В распоряжении у старика находился 14-летний казачок Петрушка; последний был на побегушках у Терентьича, исполнял те служебные обязанности, которые, и по летам и по положению Терентьича, были ему несподручны; казачок целые дни сидел у зальных дверей, прислушивался к зову барина. Если барин из кабинета крикнет: «челаэк», то Петька, как пуля, мчался к Терентьичу и докладывал ему, что дескать «барин кличут» и тогда никакие любимые занятия камердинера, не были в состоянии на две лишних секунды задержать Терентьича в своей горенке. Он оправлялся и спешил в кабинет к Аркадию Ивановичу. Здесь он почтительно останавливался у дверной притолоки, закладывал руку за спину и каждый раз произносил: «что прикажете, государь мой?». Вопросы, конечно, бывали самые обыкновенные, которые, глядя по времени дня, Терентьич или предвидел или угадывал; но раза два-три в году эти вопросы или приказания незаметно переходили на старинные воспоминания о военной службе, походах или о каком-нибудь необычайном случае, связанном с Павлоградским полком. 

— Да, —скажет, бывало, барин, — времячко было да сплыло, его не вернешь. 

Сакердон, потупя взор и слегка отставив ногу, отвечал:

— Именно, государь мой, Аркадий Иванович, было времячко! Не забыть его!
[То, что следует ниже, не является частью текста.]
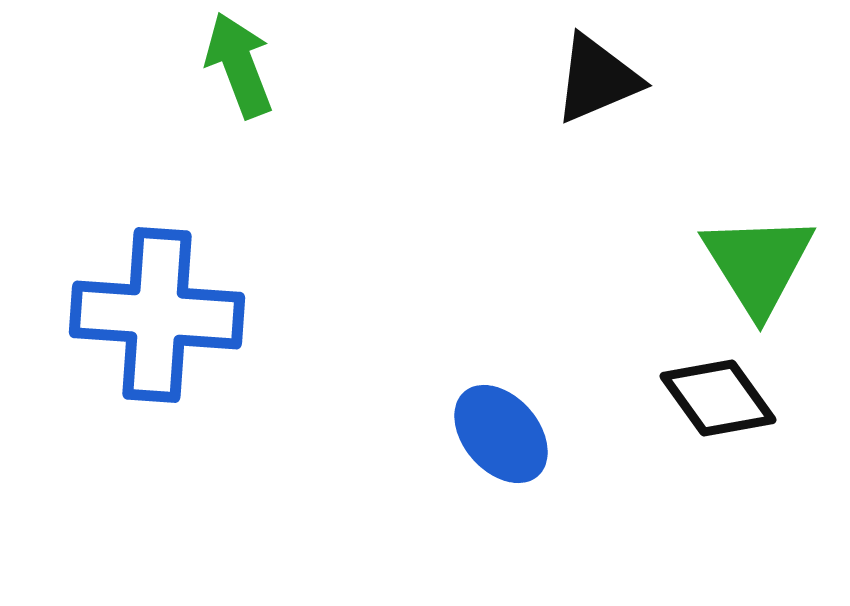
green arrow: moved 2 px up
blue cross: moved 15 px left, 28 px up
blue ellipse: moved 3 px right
Посмотришь теперь: и лошадь то не та, и команда-то не та, и голос-то не такой зычный у господ офицеров, как прежде. На что филиграновый шнур на ментиках, и тот не такой, что нашивали бывало у нас в полку… В кивере-то, сударь, даже важности той не стало… А люди!..—измельчали и обессилели. Усов иском поищи, так не найдешь таких, что прежде росли у гусарских солдат. На что страмнее: намеднись, как изволили меня в Курск посылать к этому самому прокуратору с бумагами да с деньгами, подъезжаю это я к городу, вижу, — Изюмский гусарский полк на поле обучается; приостановился, прислушался… Ну сами, государь мой, изволите знать, душа ведь не камень, как по привычке да по старой памяти не поглазеть на гусар? 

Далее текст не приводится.